KFC shakes up management: 90 workers axed under reorganization plan

Nation's Restaurant News, June 26, 1989 by Milford Prewitt

KFC shakes up management

LOUISVILLE, Ky. -- For the second time in as many years, Kentucky Fried Chicken has overhauled its management structure, this time slashing its divisional field-service network in half and eliminating 90 workers in the process.

The reorganization calls for merging two separate field-service activities, both of which provided the same support services to company-owned units and franchisee outlets but which had separate management and staffs.

Don Parkinson, former vice president for the Eastern United States, was elevated to the new post of senior vice president of operations, with each new division vice president and general manager reporting to him. Parkinson reports to Steve Fellingham, president of KFC-USA.

"The net effect of this is that management will be closer to the field offices, which in turn will be closer to the franchisees, who in turn will be closer to the people who are most important in all of this, the customers," said Gregg Reynolds, a KFC spokesman.

Under the reorganization plan, KFC will consolidate nine divisions into five and maintain 12 regional field offices.

The plan creates a Northeast Division headquarters office in Baltimore, a Southern Division in Atlanta, a North Central Division in Chicago, a South Central Division office in Dallas, and a West Division office in Santa Ana, Calif.

Regional offices will be located in the five divisional headquarters cities and Philadelphia; New York; Orlando, Fla.; Charlotte, N.C.; Detroit; Houston; and San Francisco. Kansas City, Detroit, San Francisco, and Charlotte were formerly divisional headquarters cities.

Some franchisees said they supported the downscaling but regretted that some regional managers they worked with over the years were dismissed.

"I see this as a very positive move," said Wayne Jones, president of Marcus Restaurants, Milwaukee, a 34-unit KFC franchisee. "Every large company in America is looking for ways to save administrative and overhead costs. So I don't think this will affect the franchisees.

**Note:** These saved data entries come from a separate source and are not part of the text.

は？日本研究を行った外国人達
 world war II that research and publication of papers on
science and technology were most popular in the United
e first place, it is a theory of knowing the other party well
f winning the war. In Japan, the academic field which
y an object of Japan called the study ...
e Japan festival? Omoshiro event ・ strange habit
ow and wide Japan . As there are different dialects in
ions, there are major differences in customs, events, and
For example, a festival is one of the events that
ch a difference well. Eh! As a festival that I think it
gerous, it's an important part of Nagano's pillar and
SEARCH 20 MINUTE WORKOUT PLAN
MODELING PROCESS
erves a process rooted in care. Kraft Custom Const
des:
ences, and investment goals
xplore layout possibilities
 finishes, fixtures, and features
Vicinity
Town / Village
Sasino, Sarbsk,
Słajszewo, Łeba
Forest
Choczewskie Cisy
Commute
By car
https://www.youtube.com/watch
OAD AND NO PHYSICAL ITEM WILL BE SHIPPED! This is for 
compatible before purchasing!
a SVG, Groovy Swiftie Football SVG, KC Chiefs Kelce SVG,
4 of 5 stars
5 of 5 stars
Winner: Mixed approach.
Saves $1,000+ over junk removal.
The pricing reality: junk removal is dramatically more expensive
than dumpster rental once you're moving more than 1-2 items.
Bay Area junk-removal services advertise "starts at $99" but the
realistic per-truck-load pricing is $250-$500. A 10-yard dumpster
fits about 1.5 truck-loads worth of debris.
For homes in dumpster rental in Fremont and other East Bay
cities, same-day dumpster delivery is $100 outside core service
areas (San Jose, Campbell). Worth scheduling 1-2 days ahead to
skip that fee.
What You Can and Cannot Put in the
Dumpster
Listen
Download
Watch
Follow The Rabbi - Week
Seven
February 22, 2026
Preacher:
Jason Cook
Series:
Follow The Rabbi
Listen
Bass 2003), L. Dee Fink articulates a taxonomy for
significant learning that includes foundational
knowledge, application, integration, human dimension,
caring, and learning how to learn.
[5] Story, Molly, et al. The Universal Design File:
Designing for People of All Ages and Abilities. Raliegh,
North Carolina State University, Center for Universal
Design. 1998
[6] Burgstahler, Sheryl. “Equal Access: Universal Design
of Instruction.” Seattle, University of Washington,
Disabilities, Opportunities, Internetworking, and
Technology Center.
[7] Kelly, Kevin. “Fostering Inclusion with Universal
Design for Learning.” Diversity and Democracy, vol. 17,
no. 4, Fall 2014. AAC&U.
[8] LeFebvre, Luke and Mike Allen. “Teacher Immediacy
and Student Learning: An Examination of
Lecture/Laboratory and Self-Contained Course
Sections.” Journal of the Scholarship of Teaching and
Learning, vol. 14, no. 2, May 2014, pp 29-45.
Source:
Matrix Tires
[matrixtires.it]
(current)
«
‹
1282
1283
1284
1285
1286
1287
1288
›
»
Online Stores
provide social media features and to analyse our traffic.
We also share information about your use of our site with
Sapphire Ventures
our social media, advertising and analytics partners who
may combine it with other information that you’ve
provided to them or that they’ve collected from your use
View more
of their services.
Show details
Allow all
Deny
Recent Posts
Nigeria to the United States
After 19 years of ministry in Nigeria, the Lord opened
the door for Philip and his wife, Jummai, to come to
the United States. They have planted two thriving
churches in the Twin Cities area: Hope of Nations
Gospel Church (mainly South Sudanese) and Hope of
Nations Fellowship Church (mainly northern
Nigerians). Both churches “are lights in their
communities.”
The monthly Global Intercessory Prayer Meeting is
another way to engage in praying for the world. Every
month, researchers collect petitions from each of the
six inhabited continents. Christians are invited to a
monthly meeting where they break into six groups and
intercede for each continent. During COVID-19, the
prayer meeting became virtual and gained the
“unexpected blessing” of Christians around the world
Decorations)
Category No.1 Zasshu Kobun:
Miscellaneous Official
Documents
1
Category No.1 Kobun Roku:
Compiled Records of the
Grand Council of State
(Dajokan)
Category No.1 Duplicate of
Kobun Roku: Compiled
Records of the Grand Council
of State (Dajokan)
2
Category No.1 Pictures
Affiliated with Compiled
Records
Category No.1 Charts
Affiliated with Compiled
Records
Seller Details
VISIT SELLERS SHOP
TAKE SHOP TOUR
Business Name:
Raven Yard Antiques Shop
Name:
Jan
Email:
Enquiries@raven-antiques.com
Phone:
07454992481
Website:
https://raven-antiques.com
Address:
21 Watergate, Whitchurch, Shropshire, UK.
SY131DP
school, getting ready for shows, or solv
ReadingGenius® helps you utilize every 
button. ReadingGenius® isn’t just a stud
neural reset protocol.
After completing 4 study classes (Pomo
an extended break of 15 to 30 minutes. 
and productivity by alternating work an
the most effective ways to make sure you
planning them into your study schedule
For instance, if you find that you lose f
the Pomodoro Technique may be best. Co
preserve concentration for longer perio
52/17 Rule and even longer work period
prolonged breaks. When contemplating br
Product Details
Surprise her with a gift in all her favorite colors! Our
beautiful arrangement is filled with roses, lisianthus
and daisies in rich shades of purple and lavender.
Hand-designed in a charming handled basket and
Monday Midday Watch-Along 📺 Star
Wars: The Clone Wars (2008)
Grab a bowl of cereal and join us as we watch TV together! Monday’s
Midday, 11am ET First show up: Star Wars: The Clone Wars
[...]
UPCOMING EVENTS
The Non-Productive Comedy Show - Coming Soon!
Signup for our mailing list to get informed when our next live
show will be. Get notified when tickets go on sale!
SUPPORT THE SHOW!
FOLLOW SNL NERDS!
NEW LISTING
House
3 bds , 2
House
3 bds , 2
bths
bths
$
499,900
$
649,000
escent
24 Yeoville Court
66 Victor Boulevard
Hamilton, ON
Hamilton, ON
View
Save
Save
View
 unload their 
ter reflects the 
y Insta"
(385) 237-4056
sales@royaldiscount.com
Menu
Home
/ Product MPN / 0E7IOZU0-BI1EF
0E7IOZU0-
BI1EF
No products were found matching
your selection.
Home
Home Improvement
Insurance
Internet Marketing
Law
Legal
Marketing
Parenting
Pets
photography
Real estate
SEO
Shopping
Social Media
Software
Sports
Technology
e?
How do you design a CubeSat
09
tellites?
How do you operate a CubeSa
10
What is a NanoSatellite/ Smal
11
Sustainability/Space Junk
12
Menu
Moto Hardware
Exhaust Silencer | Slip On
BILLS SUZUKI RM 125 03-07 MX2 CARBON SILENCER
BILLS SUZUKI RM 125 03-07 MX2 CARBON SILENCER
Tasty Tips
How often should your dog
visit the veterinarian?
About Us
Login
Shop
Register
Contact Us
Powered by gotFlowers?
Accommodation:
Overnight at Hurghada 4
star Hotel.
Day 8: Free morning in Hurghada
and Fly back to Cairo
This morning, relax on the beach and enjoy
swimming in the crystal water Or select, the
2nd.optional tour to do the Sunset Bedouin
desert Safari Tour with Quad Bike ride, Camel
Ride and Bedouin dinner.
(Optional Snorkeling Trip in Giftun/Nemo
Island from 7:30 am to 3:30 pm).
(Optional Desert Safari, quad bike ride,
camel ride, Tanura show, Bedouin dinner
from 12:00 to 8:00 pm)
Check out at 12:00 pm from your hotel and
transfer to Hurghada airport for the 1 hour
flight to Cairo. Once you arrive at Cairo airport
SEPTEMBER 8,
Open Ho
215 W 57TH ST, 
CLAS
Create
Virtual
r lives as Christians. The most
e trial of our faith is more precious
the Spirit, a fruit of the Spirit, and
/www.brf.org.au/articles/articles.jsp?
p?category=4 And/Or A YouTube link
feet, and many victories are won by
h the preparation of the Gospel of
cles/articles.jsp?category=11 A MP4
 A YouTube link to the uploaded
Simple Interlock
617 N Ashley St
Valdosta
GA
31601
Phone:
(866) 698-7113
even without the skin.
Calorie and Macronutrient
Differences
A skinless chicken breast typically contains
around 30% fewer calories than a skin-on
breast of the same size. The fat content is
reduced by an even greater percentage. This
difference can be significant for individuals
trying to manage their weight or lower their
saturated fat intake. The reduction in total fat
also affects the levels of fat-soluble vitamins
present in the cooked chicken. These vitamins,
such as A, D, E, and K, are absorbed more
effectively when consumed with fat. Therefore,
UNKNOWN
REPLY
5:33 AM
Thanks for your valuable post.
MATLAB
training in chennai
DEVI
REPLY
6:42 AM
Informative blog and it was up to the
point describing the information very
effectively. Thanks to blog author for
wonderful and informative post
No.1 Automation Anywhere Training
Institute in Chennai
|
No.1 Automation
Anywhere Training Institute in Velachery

"But I do hate to see a few of the old-timers retire. They were very good, but fortunately they left a lot of good, young people behind them."

Allan Scott, vice president of finance and general manager of Marshall Scott Enterprises, a 10-unit franchisee in St. Louis, said he wished the company could have saved some of the jobs.

Scott said he had typically dealth with the Kansas City staff, one of the divisional offices now shuttered.

"I don't know what has happened to some of the people over there," Scott said. "It's sad to see people you've known and worked with lose their jobs."

Appointed to the division vice president and general manager positions are Gary McCain in the Northeast; Ray Cabana, South; Dennis Gramm, North Central; Michael DeNoma, South Central; and Chuck Rawley, West.

McCain, Gramm, and Rawley are veteran KFC operations executives, and Cabana joins KFC from Taco Bell, where he had been Southern Division vice president of operations. DeNoma, formerly the Cincinnati area manager, joined KFC in 1988 from Pepsi-Cola International.

The 90 discharged employees represented a broad spectrum of job classifications ranging from clerks to divisional managers, but Reynolds said he did not have enough information to delineate specific job functions. Nor could he say what percent of total field service employees the discharged workers represented.

The changes eliminate a layer of field-service management the company has wanted to do something about since the late 1970s but has been unable to do anything until 18 months ago, Reynolds noted.

In fact, the company's streamlining comes nearly a year after the company discharged 90 headquarters staffers in what was described as a decentralization plan.

Reynolds said the company had been contemplating the reduction of the field-service operations for at least a decade but more pressing objectives -- principally a need to improve food quality and customer service -- made the cutback a lesser priority.